"Dicon lad, Dicon Snowe, is this the way in which thou dost follow the behests of thy prudent uncle? Is this how thou dost cater for true news for him? Is this how thou dost prudently wait the issue of events ere thou dost declare for one side or the other?"
Looking up quickly—for the enlisting was well-nigh done for the day, and there were few left to be enrolled—I encountered the gaze of my lord the Viscount's dark-blue eyes fixed full upon me with a glance half of reproach, half of humorous amusement.

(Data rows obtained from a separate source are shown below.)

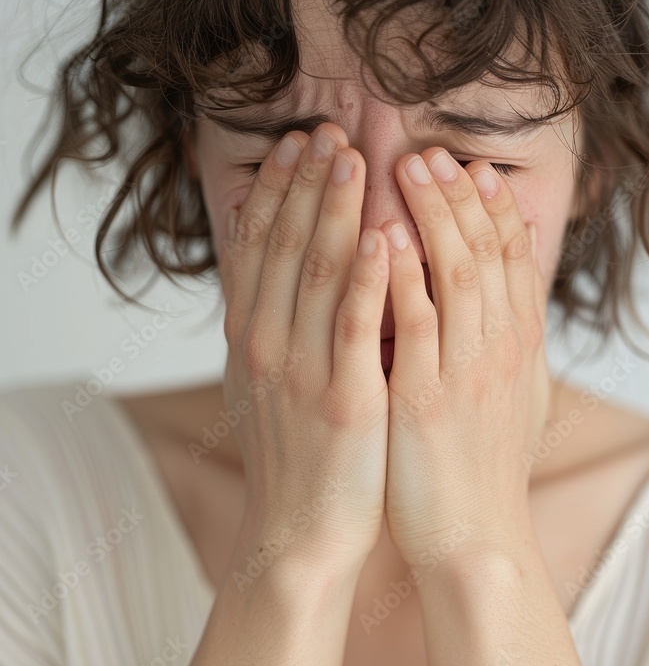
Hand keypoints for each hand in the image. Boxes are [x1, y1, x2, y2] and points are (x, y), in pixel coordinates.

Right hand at [220, 124, 390, 580]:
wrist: (297, 533)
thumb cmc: (291, 459)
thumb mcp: (262, 387)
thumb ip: (269, 328)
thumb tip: (275, 273)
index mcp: (248, 340)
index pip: (257, 248)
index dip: (276, 191)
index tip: (296, 145)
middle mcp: (267, 347)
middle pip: (285, 247)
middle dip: (306, 184)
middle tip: (327, 131)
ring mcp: (303, 373)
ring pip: (317, 276)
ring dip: (335, 212)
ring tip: (353, 160)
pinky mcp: (345, 402)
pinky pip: (356, 330)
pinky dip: (368, 280)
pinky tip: (382, 237)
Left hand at [381, 149, 550, 571]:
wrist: (472, 539)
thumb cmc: (478, 471)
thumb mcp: (508, 402)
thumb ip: (501, 349)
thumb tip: (493, 307)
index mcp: (516, 349)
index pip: (510, 261)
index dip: (490, 211)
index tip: (469, 170)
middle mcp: (499, 352)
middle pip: (485, 253)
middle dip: (458, 198)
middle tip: (432, 152)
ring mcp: (465, 372)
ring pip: (456, 274)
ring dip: (432, 218)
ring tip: (407, 169)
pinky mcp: (428, 399)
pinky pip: (415, 325)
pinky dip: (402, 278)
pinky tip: (381, 239)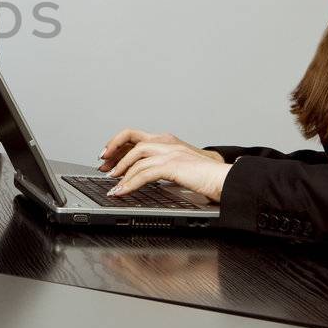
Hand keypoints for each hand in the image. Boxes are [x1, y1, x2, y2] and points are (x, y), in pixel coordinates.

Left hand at [99, 127, 228, 201]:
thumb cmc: (207, 176)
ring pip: (135, 156)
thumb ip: (163, 168)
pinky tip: (122, 192)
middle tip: (102, 165)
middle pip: (131, 137)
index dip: (118, 143)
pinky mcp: (172, 165)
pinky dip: (129, 183)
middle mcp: (166, 141)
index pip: (136, 136)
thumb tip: (144, 178)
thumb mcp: (180, 168)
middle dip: (113, 149)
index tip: (106, 156)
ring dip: (120, 170)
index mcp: (168, 140)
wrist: (226, 179)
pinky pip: (144, 173)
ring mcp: (169, 151)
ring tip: (111, 184)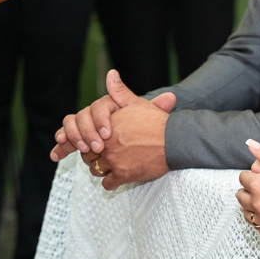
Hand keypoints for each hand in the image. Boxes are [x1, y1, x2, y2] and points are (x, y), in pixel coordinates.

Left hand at [52, 70, 175, 189]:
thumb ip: (120, 92)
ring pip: (95, 169)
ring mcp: (113, 160)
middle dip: (94, 155)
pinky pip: (107, 183)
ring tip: (114, 165)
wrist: (174, 141)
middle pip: (88, 154)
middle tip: (106, 154)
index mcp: (107, 125)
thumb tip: (110, 74)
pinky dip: (111, 182)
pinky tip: (120, 176)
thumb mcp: (138, 104)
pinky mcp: (123, 175)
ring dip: (102, 169)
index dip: (87, 140)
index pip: (85, 135)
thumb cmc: (158, 123)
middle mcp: (107, 143)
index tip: (94, 144)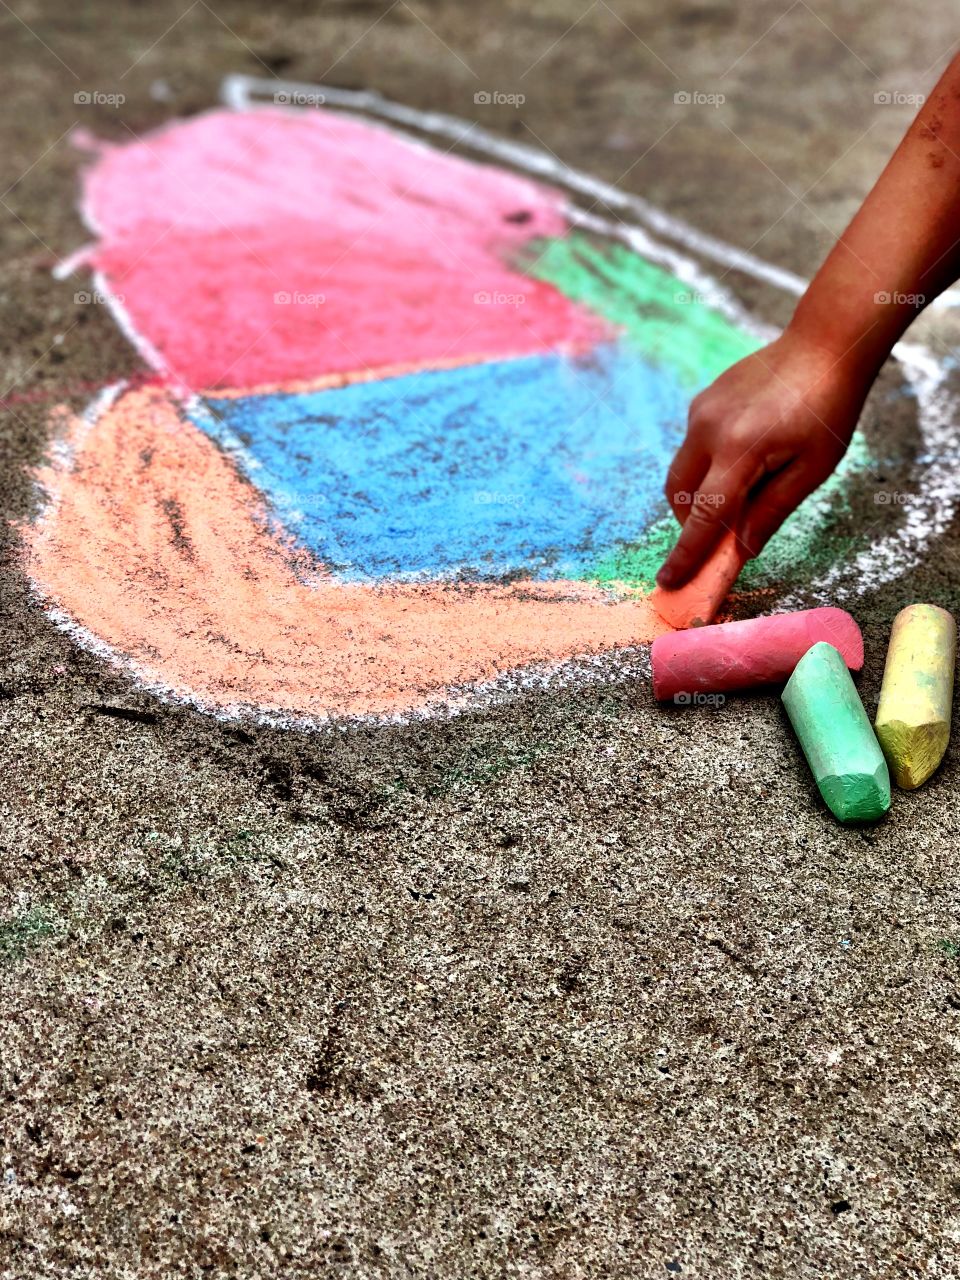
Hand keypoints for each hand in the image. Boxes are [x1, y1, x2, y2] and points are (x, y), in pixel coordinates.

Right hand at [656, 330, 872, 587]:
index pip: (706, 516)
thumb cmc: (828, 409)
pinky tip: (746, 455)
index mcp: (740, 449)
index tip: (669, 581)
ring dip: (700, 495)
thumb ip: (771, 511)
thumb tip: (742, 550)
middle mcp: (708, 429)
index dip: (687, 554)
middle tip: (720, 537)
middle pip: (680, 496)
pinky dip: (708, 467)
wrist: (824, 345)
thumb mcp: (812, 469)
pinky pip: (693, 447)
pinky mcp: (702, 402)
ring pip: (682, 473)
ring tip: (742, 493)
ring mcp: (700, 412)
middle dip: (691, 523)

Truth to tell, I had indeed forgotten my character of scout, and had flung myself into the very thick of the movement; though the future alone could say whether men would come to call it by the name of victorious revolution or seditious rebellion. I had been carried away by the excitement of the scene and by my personal bias, and I had thrown to the wind alike the prudence inculcated by my uncle and the diplomacy I had promised to exercise on his behalf. Nevertheless I had not betrayed myself, and I had not enlisted as a soldier; for who would enlist a hunchbacked lad like me? Nor had I even told my name, it not having been asked of me; so that I was not exactly committed to aught. Yet I felt a thrill of shame run through me, as though I had in some sort betrayed trust; and I said to my lord with some humbleness,—
"My uncle shall not suffer aught through any act of mine. I will keep my pledge to him, and let him know all I can find ere the Duke enters Taunton; but how may I hold back from him when I see him face to face, and when you, my lord, are serving with him, whom I would fain follow to the world's end or to death?"
The Viscount smiled that smile of his which I never quite understood, but the pressure of his hand upon my shoulder was kindly and friendly.

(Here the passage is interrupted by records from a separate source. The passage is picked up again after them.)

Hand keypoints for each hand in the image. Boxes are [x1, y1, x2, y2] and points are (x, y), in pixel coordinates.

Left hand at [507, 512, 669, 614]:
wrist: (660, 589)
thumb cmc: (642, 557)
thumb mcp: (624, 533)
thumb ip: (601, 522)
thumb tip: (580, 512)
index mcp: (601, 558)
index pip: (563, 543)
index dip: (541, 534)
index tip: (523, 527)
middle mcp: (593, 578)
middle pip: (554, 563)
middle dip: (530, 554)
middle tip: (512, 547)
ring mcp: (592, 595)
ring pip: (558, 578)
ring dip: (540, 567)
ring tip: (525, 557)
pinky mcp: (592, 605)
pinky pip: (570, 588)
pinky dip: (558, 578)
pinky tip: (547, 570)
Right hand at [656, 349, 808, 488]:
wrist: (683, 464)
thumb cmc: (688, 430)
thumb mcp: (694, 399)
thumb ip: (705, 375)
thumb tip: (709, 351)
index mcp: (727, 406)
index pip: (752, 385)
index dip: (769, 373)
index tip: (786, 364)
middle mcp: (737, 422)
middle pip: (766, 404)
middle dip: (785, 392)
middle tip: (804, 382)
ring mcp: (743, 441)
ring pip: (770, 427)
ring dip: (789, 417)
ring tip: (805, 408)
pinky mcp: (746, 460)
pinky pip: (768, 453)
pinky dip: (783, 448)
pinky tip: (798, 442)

"It is like enough to be one or the other, wert thou simple enough to throw in thy lot with me," he said in a low voice. "Exile or death is like enough to be the fate of those who meddle in this matter."
His voice was only for my ear, and I heard his words with a start of dismay and incredulity.

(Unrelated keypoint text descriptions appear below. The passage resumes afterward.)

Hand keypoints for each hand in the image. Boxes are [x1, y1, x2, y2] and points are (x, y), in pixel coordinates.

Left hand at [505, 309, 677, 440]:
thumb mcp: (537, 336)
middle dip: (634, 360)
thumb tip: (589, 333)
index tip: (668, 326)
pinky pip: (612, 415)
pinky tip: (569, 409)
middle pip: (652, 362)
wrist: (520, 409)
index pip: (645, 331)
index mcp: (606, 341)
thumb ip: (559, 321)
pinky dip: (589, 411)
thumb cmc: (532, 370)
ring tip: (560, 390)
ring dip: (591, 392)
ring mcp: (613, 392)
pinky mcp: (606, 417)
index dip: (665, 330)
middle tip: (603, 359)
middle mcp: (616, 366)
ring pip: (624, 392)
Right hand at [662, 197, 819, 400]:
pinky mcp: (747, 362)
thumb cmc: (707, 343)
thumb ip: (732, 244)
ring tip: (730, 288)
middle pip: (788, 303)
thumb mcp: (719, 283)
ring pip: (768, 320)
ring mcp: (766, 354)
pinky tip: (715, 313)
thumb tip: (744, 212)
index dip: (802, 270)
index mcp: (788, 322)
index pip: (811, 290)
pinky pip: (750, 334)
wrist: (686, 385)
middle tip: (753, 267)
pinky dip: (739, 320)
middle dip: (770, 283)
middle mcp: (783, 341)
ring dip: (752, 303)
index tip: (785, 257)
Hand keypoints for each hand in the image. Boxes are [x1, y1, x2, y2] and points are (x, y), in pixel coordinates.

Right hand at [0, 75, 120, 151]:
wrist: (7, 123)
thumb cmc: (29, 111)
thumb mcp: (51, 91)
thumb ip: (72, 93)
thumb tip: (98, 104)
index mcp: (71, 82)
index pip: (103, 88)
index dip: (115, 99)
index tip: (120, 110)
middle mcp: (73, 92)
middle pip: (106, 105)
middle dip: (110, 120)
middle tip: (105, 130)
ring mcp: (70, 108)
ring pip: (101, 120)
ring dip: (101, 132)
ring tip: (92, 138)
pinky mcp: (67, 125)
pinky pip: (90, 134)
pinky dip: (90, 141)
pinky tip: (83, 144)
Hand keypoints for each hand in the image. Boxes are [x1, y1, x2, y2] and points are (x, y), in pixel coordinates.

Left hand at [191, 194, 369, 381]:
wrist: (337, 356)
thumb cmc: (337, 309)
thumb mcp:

"But, good my lord, look on these rolls—look on this list of names! A few hours have brought all these men flocking to the Duke's standard. What will not days do, and when all the country side knows that he is here at last?"
Over the Viscount's face there passed another fleeting smile, and his eye rested upon my scroll with a strange expression.
"A few hundred ill-armed, undisciplined, untrained rustic hinds, who know no more of warfare than I of the plough! Dicon, hast thou read thy history so ill as that thou thinkest England and England's armies can be subdued by such as these?"